To do.
Among the entries that follow, some lines contain the word "необычная". Show all of them.

Data shown.
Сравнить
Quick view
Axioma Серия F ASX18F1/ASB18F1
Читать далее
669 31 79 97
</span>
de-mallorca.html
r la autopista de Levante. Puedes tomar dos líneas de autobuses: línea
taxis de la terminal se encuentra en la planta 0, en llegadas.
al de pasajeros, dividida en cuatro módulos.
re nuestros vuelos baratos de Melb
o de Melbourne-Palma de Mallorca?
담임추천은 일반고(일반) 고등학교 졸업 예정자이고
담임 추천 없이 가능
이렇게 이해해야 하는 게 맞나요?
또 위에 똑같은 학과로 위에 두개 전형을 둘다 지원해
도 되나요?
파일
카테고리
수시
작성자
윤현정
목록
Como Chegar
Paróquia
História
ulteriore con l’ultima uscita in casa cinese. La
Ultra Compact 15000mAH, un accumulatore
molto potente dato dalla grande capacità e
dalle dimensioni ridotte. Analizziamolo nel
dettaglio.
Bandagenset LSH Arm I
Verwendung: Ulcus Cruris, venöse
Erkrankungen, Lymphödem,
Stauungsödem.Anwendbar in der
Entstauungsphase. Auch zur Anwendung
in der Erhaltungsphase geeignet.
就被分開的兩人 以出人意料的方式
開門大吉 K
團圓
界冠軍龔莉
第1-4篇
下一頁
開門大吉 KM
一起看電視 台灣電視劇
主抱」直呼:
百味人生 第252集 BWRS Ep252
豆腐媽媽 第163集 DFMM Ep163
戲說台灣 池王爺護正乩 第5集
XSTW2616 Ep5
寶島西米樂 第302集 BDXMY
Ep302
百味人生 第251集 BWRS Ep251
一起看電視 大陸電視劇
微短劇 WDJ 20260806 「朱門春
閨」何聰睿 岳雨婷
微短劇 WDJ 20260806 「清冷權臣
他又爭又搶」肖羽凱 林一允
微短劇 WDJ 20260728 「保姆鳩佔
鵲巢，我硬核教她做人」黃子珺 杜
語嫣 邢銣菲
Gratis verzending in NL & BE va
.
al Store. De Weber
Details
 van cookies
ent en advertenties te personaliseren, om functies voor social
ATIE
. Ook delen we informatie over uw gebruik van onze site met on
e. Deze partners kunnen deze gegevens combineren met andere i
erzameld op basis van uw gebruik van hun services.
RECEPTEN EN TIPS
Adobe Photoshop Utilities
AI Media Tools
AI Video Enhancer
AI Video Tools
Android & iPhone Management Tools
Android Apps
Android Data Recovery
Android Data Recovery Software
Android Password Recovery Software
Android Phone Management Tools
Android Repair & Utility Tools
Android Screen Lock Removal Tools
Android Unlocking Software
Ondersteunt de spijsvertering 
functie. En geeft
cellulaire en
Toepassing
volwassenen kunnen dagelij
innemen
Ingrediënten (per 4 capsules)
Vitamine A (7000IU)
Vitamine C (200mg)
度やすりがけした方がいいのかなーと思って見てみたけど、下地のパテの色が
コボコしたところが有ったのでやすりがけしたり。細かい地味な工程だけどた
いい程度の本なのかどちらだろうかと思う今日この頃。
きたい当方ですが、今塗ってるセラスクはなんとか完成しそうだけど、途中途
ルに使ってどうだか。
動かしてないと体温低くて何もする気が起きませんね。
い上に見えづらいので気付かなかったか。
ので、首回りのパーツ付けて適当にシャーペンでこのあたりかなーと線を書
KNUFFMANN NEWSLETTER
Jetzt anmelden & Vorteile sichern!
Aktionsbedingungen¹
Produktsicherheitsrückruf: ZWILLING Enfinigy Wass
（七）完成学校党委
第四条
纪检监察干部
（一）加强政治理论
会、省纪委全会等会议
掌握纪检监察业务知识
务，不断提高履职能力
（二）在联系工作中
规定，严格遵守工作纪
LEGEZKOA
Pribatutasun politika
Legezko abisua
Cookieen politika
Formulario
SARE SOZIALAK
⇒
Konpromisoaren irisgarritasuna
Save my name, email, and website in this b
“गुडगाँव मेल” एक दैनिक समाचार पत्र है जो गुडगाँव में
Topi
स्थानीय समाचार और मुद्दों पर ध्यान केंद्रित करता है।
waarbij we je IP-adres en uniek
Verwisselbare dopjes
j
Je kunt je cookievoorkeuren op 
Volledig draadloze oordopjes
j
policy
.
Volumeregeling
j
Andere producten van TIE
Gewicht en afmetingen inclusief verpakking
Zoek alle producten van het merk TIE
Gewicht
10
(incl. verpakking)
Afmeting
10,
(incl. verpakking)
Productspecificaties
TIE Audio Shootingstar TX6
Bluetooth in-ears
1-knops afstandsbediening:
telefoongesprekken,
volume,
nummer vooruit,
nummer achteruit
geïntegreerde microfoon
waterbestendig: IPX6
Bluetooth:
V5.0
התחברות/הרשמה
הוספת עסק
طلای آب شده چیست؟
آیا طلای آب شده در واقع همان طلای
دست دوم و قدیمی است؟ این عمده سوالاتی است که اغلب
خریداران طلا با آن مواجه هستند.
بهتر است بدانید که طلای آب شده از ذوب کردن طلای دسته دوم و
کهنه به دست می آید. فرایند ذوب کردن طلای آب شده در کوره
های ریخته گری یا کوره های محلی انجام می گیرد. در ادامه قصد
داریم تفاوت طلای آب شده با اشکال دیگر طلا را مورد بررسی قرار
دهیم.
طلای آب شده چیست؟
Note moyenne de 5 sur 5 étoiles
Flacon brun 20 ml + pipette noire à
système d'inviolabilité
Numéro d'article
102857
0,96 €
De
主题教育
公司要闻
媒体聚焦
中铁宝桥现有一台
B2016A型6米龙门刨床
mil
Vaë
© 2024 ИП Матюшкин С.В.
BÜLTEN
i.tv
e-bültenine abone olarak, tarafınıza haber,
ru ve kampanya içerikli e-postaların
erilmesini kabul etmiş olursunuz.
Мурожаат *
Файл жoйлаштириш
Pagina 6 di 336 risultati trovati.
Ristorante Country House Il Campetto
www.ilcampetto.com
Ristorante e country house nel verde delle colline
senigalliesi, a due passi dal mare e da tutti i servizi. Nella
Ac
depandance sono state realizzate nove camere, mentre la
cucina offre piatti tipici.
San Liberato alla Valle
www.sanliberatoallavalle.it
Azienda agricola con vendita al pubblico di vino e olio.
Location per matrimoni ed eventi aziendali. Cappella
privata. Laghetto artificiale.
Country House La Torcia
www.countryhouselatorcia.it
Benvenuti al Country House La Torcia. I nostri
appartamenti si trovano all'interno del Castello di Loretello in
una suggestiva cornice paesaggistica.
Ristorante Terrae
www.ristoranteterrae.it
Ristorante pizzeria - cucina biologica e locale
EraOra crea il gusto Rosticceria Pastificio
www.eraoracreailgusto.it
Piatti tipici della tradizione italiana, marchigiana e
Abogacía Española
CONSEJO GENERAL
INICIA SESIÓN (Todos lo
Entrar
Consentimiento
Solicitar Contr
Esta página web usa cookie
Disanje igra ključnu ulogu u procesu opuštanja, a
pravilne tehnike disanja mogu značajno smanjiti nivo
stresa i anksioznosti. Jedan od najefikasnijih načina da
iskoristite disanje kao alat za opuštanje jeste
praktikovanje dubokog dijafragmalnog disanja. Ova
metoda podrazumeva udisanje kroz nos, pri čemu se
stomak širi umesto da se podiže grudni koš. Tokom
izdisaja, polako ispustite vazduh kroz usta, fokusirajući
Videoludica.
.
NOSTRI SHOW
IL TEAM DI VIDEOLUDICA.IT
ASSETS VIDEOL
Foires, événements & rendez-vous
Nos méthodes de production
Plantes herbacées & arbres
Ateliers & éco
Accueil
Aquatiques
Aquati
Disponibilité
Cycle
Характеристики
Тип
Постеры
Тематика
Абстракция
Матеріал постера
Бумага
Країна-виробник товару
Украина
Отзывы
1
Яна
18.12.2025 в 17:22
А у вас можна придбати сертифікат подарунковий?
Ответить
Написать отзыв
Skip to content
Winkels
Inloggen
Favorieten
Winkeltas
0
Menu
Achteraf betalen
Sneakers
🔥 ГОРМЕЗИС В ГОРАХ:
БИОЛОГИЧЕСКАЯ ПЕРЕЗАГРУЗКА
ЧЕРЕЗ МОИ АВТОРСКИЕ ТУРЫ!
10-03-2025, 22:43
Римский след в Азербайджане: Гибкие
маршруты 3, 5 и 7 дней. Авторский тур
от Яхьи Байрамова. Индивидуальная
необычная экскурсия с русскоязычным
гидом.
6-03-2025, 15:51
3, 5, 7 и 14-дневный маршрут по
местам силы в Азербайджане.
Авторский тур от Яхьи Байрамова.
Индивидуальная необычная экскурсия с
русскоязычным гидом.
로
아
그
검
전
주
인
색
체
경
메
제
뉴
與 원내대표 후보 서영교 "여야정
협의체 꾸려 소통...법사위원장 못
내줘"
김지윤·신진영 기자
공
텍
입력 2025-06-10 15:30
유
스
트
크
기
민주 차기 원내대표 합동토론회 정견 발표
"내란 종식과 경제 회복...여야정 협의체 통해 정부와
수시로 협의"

Solution for this problem.
необычная экскурсия с русскоязычным
Индивидуальная необычная экскурсия с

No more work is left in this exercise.